I’m not a druggy personality. I like the occasional glass of red wine, but I find that being fully awake and aware in the here and now is more trippy than living in a haze. I experimented with the usual stuff in high school and college, but it’s been 30 years since I’ve smoked pot.

The only drug that I ever truly liked was LSD, which I took a half-dozen times in college. Sometimes it was revelatory, sometimes merely enjoyable, sometimes a bit of both. I recall laying on my back in the organic garden at UC Santa Cruz, watching as passing clouds smiled at me. Another time I was listening to the music of Johann Sebastian Bach, which wove itself into something resembling a complex Persian carpet right before my eyes. Never once, despite hysterical media reports that indicated it might be a real danger, was I tempted to jump off a building to see if I could fly.

In life, the Darwin Awards apply, whether you’re on drugs or not. Some people can handle drugs and some can’t.

I think we’ve all seen what happens to friends and family when people can’t cope with them, or when they take undue risks to get high. A family that has always been quite close to ours lost its sensitive
and talented middle child to some bad heroin one night in New York City; he was in his 30s. Another kid I knew and worked with many a summer led a life of drugs and dissolution, stealing from his own parents as an adult, until he managed to ruin his body to the point that it killed him.

And I know many more stories involving our legal drug. alcohol; I have seen it bring heartache and pain, emotional and physical, to people who could have and should have had happier and longer lives
.

I also know people in their 70s who have smoked pot their entire lives and seem none the worse for wear. Just about everyone I was close to growing up has violated our Prohibition laws on multiple occasions and most of them are quite happy and successful today.
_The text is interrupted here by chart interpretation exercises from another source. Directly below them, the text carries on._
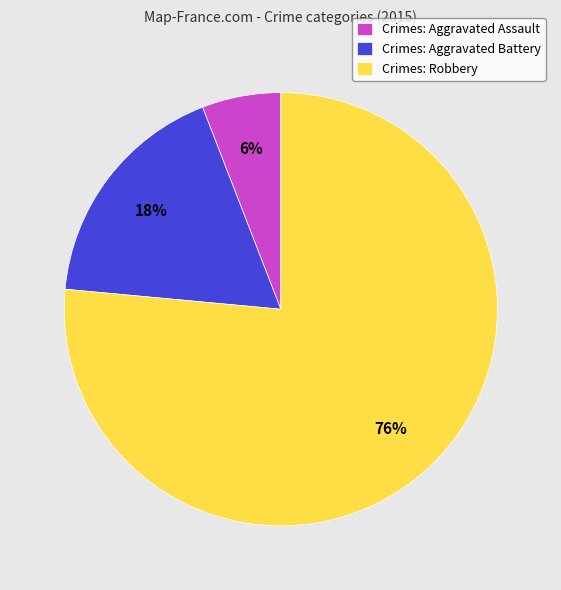

Do Crimes: Aggravated Assault and Crimes: Robbery together represent more than half of the pie?

Yes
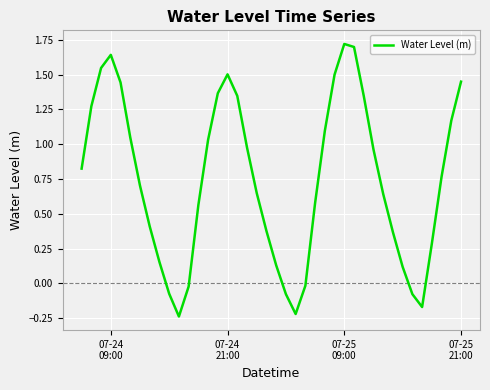

How many values are below 0?

8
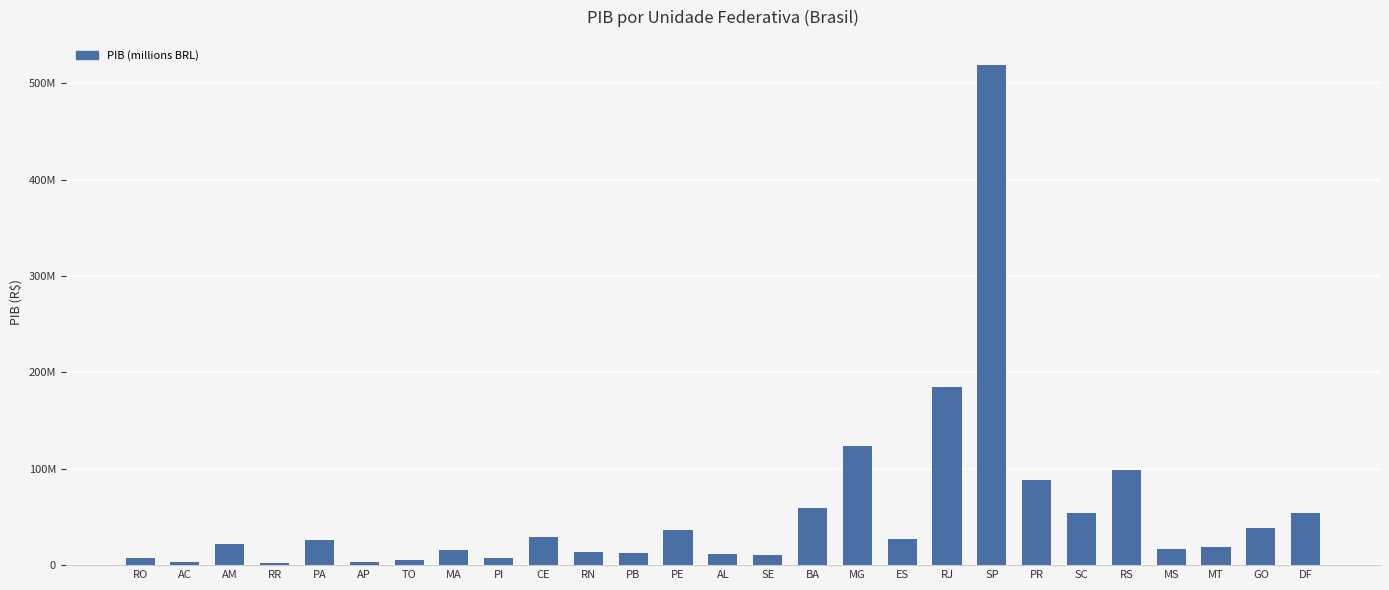

Are the bars horizontal?

No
Which leads me back to my point: Our drug laws are dopey. They’re not respected and they don’t work.

People will do what people will do, whether they’re 23-year-old swimmers or 60-year-old cancer patients. Perhaps some day American society will be ready for an adult discussion of drugs -- why they should be legal (or at least managed more sensibly) and why you should make the choice to use them sparingly.

Until then, let’s drop the hypocrisy. Let’s zip the flimsy moral outrage. Drugs are everywhere. They always have been, they always will be, and in a free society Prohibition will always fail.